Then we will be able to exam /var/log/messages file you send.

Thank you for cooperation
Best Regards

csmcsm
04-10-06, 01:16
plese send me your email-address and i will sent you the reports

csmcsm
05-03-06, 03:46
Hello,

I think i have found out the Problem:

If is set an cpu limit for the hsphere-vps servers who are running on this server (all vps servers had an 10% cpu limit) the server crashes!
If i set the cpu-limit on all vps-servers to 0 (no limitation) all works fine!


any idears?

regards
Chris

yura
05-05-06, 08:08
Hello,

Thank you for reporting us the situation.
We will check the CPU limit issue and let you know results.
However all virtual servers on our test box are CPU hard limited and not crashed.

Best Regards

csmcsm
05-07-06, 16:29
hello,

now one of my servers crashed again :o(

it is maybe an problem if java runns inside the machine..

My server crashed as i worked on an java/tomcat webmail VPS-Server - and then the whole Hardware-machine crashes with the same errors.

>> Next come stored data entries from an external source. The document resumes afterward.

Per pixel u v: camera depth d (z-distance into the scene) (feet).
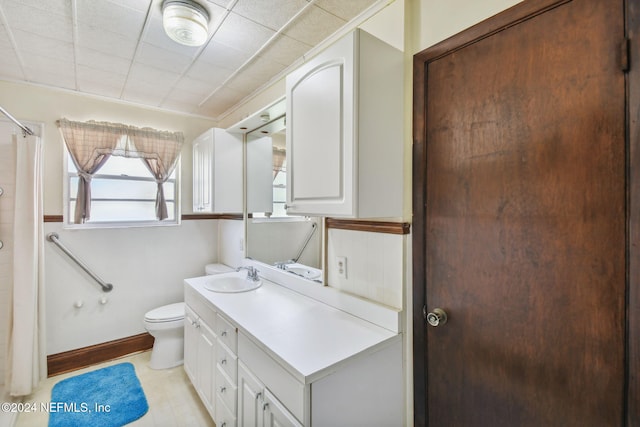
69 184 8.32
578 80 3.01
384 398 4.31
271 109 6.82
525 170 3.39
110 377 7.88
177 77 7.50
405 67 4.54
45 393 7.13
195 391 7.33
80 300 8.40
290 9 4.94
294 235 6.89
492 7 3.65
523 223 3.42
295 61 6.68
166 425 6.22
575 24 3.03
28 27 5.39
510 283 3.53
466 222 3.92
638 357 2.71
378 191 4.18
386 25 4.74
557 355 3.20
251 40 5.87
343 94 4.03
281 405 3.81
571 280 3.10
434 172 4.26
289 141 5.02
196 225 10.40
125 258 9.09
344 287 5.48
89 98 8.53
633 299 2.73
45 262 7.92
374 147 4.12
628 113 2.73
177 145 9.75
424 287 4.39
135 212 9.37
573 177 3.06
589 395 2.99
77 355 8.32
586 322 3.01
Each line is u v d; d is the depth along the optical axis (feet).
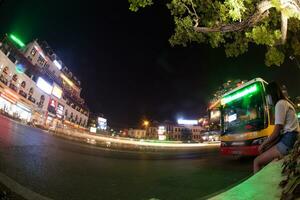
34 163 26.86
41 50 174.19
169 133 336.08
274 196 10.92
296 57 27.61
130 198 18.61
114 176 26.16
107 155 44.96
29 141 43.24
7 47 138.82
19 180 19.95
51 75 193.88
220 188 21.67
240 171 29.91
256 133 34.14
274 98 15.74
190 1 25.21
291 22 27.02
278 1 18.92
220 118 42.06
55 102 199.41
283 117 14.61
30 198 16.57
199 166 36.40
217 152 66.18
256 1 22.06
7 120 78.02
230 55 29.14
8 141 37.68
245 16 22.81
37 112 172.35
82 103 268.00
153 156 52.03
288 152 14.15
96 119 310.04
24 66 154.30
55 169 25.85
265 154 14.99
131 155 49.96
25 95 159.43
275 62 27.40
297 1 18.61
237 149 36.94
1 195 15.98
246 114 36.63
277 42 23.43
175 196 19.31
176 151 75.25
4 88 136.77
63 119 214.90
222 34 26.50
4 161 24.98
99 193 19.47
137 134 362.12
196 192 20.49
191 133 336.29
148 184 23.26
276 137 14.82
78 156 38.04
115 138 159.43
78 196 18.24
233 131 38.37
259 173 13.65
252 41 27.99
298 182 9.80
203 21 25.72
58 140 59.52
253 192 12.05
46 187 19.40
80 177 23.97
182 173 29.89
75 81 247.09
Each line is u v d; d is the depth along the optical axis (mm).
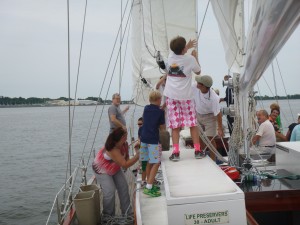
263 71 2975
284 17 1672
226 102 8156
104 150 5820
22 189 19781
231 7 3729
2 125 95312
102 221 5641
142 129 4961
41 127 80312
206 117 6129
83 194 5520
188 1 8438
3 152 36000
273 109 9688
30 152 35281
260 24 2023
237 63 4141
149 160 4879
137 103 11867
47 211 15820
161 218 4293
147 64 8961
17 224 14500
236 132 4816
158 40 8633
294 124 8938
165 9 8539
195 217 2990
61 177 22500
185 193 3117
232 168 4766
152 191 4957
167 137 6121
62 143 42188
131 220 5598
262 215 4301
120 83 7816
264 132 6789
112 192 5738
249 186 4422
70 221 5340
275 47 2184
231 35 3982
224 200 2990
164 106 5512
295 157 4863
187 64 4543
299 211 4168
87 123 90000
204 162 4254
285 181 4562
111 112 8672
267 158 6250
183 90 4520
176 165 4191
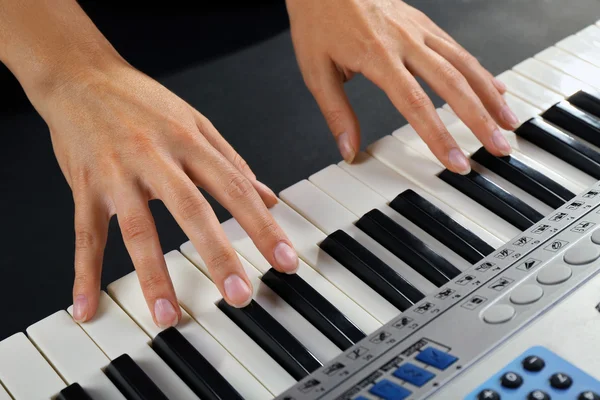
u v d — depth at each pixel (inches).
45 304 34.2
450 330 23.0
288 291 24.9
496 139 27.8
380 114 39.4
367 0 31.9
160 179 27.0
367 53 30.8
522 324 22.8
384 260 25.5
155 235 26.5
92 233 27.6
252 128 39.3
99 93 29.1
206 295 25.3
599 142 28.3
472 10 44.8
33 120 40.7
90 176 28.0
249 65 42.4
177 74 42.0
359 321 24.3
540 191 26.7
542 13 44.3
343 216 26.7
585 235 24.5
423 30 31.8
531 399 21.4
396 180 27.7
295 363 23.4
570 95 29.8
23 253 35.7
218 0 46.4
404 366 22.5
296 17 33.4
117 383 23.6
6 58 30.7
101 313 25.2
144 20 45.4
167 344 24.0
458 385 21.9
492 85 30.0
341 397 22.1
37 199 37.5
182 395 23.3
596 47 31.6
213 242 25.7
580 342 22.3
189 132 28.2
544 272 23.8
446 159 27.5
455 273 24.9
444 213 26.3
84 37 30.6
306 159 37.9
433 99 39.9
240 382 23.4
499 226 26.1
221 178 27.2
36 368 23.9
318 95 32.4
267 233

I NEED an fix! - i have about 5 complete different hardware-machines - and all of them crashes sometimes!!!

csmcsm
05-11-06, 04:28
hello,

now one of my servers crashed again - this was the slowes server (pIII 1GhZ) with 6 vps-servers on it - but i have NOT set any CPU Limit!!!!

regards
chris

yura
05-11-06, 05:28
Hello,

Please, configure netdump on your VPS hosts to log all crashes.

Read more about netdump configuration at:
http://forum.psoft.net/showthread.php?p=89359#post89359

We need more log information to investigate the problem.

Best regards